What is required ::
Gather, from the data below, each line in which the word "file" occurs.
(Entries supplied Opens)
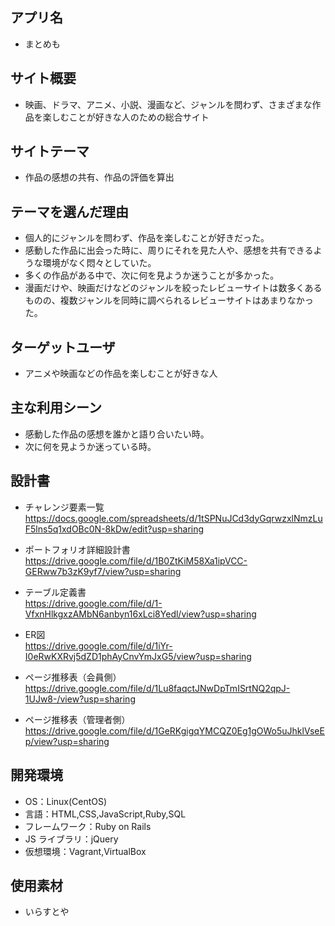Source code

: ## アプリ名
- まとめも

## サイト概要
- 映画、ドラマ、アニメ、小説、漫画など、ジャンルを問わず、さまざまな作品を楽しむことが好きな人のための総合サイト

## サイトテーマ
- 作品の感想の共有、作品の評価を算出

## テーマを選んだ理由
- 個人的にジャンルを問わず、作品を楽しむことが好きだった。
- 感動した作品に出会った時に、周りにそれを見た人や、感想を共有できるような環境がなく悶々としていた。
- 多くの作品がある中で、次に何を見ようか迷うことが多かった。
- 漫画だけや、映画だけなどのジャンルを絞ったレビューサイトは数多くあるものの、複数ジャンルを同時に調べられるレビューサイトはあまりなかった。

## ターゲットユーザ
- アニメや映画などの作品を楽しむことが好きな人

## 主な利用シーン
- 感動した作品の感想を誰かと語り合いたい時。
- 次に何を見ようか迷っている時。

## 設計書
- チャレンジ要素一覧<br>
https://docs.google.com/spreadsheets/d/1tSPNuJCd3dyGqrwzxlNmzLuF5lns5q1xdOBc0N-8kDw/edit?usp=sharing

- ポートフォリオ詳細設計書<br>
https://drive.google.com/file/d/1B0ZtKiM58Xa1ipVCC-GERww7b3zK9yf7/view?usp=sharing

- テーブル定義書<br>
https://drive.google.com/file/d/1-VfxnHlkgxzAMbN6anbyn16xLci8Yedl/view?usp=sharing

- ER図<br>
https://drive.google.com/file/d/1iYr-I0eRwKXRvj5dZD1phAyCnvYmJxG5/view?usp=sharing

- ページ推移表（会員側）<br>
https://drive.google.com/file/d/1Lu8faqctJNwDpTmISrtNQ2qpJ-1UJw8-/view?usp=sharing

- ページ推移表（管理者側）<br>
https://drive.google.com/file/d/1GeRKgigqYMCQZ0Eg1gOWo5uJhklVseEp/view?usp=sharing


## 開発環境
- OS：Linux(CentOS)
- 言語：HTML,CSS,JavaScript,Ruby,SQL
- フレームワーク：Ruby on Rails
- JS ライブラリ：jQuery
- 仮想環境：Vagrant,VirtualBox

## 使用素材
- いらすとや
(Entries supplied Closes)
(Entries supplied Opens)
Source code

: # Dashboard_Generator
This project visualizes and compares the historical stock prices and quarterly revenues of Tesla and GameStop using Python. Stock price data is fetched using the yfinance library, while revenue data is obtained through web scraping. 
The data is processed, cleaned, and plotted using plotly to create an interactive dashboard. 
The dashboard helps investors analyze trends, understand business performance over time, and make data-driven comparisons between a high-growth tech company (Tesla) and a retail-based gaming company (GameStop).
(Entries supplied Closes)
Answer for this exercise ::
https://drive.google.com/file/d/1B0ZtKiM58Xa1ipVCC-GERww7b3zK9yf7/view?usp=sharing
https://drive.google.com/file/d/1-VfxnHlkgxzAMbN6anbyn16xLci8Yedl/view?usp=sharing
https://drive.google.com/file/d/1iYr-I0eRwKXRvj5dZD1phAyCnvYmJxG5/view?usp=sharing
https://drive.google.com/file/d/1Lu8faqctJNwDpTmISrtNQ2qpJ-1UJw8-/view?usp=sharing
https://drive.google.com/file/d/1GeRKgigqYMCQZ0Eg1gOWo5uJhklVseEp/view?usp=sharing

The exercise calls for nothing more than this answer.